Transcribe word for word each line from the one containing "موتورسیکلت برقی همتاز مشکی (تعداد یک دستگاه" to the final line of the data, both included. Skip the pictures.

### RECORDS FOR THIS EXERCISE ###

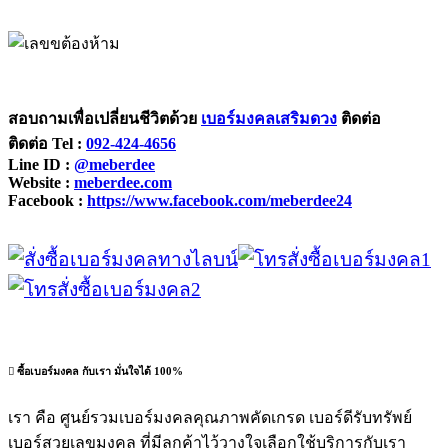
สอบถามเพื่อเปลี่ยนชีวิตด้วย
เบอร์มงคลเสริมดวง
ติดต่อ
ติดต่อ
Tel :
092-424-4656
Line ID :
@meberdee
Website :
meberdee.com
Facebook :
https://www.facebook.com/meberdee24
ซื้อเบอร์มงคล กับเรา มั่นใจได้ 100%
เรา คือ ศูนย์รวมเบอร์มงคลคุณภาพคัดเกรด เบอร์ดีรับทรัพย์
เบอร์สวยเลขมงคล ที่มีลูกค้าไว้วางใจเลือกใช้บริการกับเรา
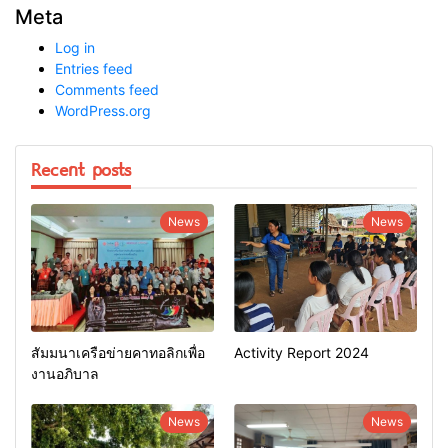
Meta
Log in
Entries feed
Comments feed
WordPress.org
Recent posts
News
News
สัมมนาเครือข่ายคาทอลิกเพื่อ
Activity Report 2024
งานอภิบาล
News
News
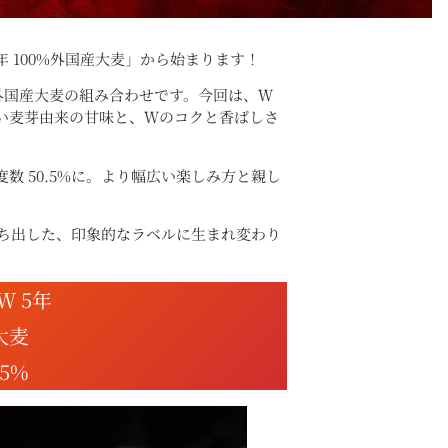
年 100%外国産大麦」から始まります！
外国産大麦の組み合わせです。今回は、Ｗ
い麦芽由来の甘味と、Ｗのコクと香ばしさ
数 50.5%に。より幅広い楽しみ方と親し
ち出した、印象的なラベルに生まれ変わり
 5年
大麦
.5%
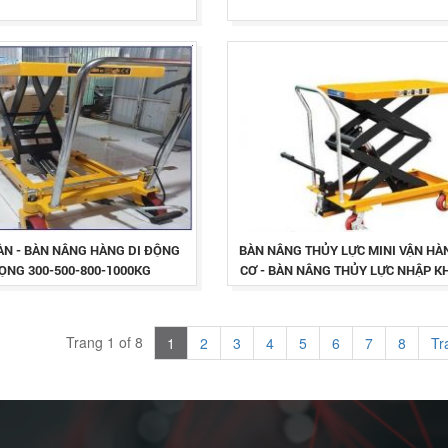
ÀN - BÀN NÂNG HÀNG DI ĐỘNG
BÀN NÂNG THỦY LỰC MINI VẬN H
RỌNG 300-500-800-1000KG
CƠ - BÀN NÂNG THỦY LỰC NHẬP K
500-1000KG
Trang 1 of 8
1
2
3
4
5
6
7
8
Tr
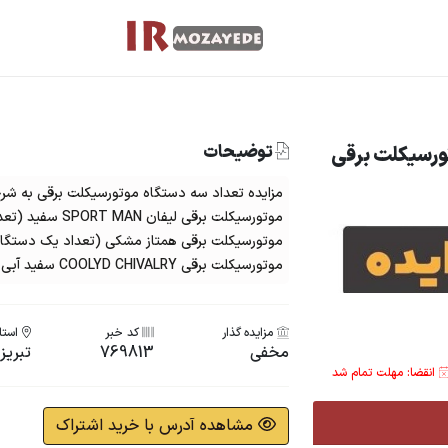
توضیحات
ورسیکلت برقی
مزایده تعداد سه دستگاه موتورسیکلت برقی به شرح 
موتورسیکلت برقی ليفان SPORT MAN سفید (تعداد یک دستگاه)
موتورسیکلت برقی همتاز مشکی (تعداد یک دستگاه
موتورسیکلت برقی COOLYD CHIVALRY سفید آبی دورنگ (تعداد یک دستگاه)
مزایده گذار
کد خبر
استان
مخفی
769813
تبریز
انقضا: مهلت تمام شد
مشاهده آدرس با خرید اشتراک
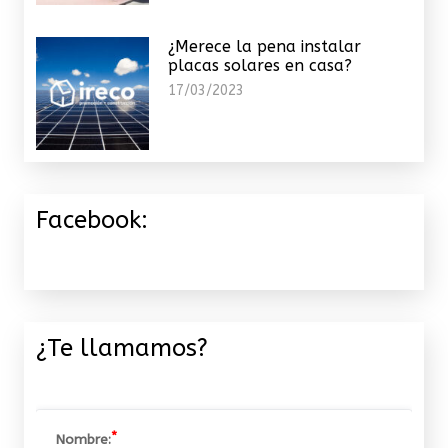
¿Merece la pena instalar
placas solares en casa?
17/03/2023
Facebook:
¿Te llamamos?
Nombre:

###

*THE ANSWER*.
موتورسیکلت برقی همتاز مشکی (تعداد یک دستگاه
موتورسیکلت برقی COOLYD CHIVALRY سفید آبی دورنگ (تعداد یک دستگاه)
مزایده گذار
کد خبر
استان
مخفی
769813
تبریز
انقضا: مهلت تمام شد
مشاهده آدرس با خرید اشتراک
¿Merece la pena instalar
placas solares en casa?
17/03/2023
Facebook:
¿Te llamamos?
Nombre:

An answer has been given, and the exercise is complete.